A nephrotic case of vesicoureteral reflux representing focal segmental glomerulosclerosis associated with podocytic infolding lesions

The case was a 54-year-old woman who had suffered from occasional incontinence of urine after a craniotomy for subarachnoid hemorrhage in 1991. In June 1998 she was admitted for nephrotic syndrome without hematuria. Intravenous pyelography and voiding cystourethrography revealed bilateral hydronephrosis, atonic bladder, and vesicoureteral reflux (VUR). Renal biopsy demonstrated the presence of focal segmental glomerulosclerosis with cellular lesions.
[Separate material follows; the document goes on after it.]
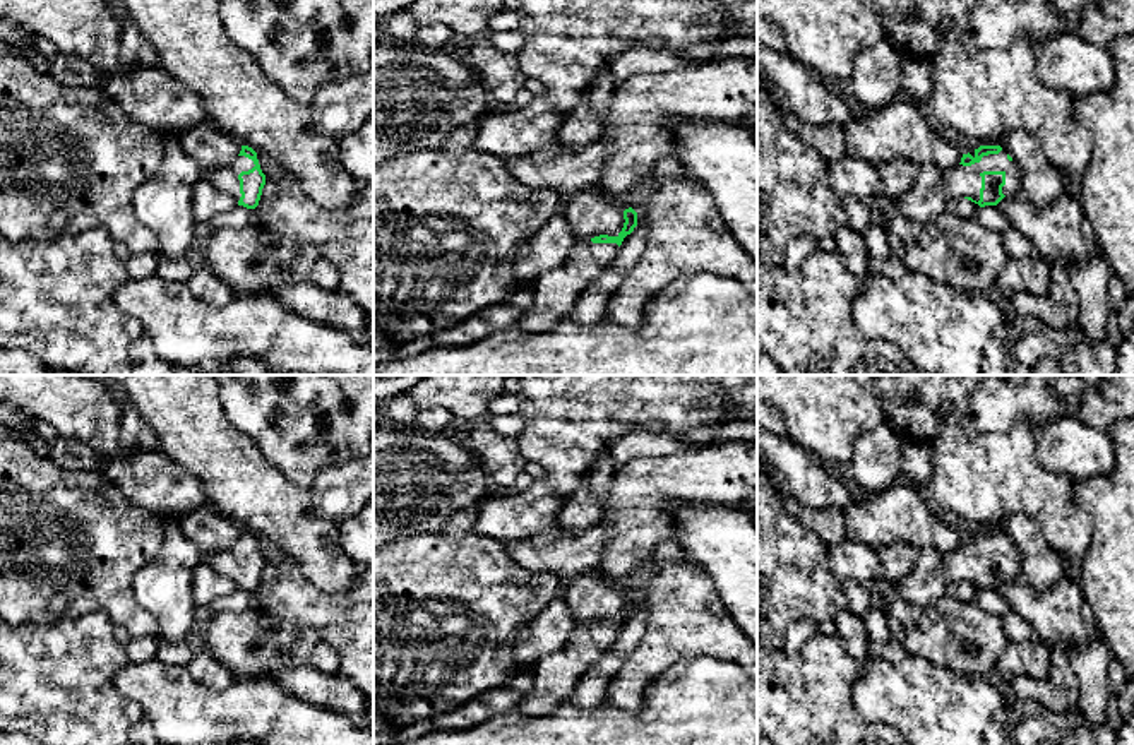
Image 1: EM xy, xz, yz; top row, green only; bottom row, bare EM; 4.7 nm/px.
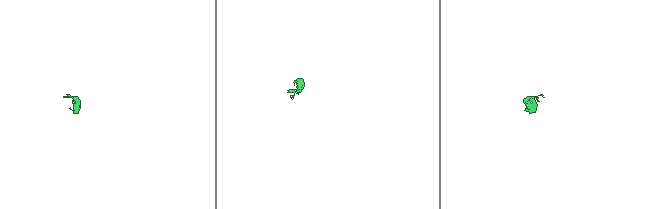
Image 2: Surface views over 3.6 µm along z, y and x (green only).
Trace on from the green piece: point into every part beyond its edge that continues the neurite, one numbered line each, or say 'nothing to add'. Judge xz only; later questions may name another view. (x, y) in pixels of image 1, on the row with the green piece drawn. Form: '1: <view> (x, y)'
1: xz (602, 254)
However, periodic-acid methenamine silver (PAM) staining revealed bubbling and spike appearance in the diffuse peripheral loops, although immunofluorescence microscopy showed negative findings in the glomeruli. Electron microscopy revealed diffuse thickening of the glomerular basement membrane (GBM) accompanying diffuse podocytic infolding lesions into the GBM and numerous spherical microstructures in the GBM. No findings of dense deposits were observed in the GBM and mesangium. Her urinary protein excretion decreased and renal function improved after placement of an urethral catheter for one year. A second renal biopsy revealed a remarkable decrease in podocytic infolding lesions, although microstructures in the GBM remained. Although mechanisms of the occurrence of these peculiar podocytic infolding lesions are unclear, it is speculated that podocyte damage due to hydronephrosis may have caused the lesions.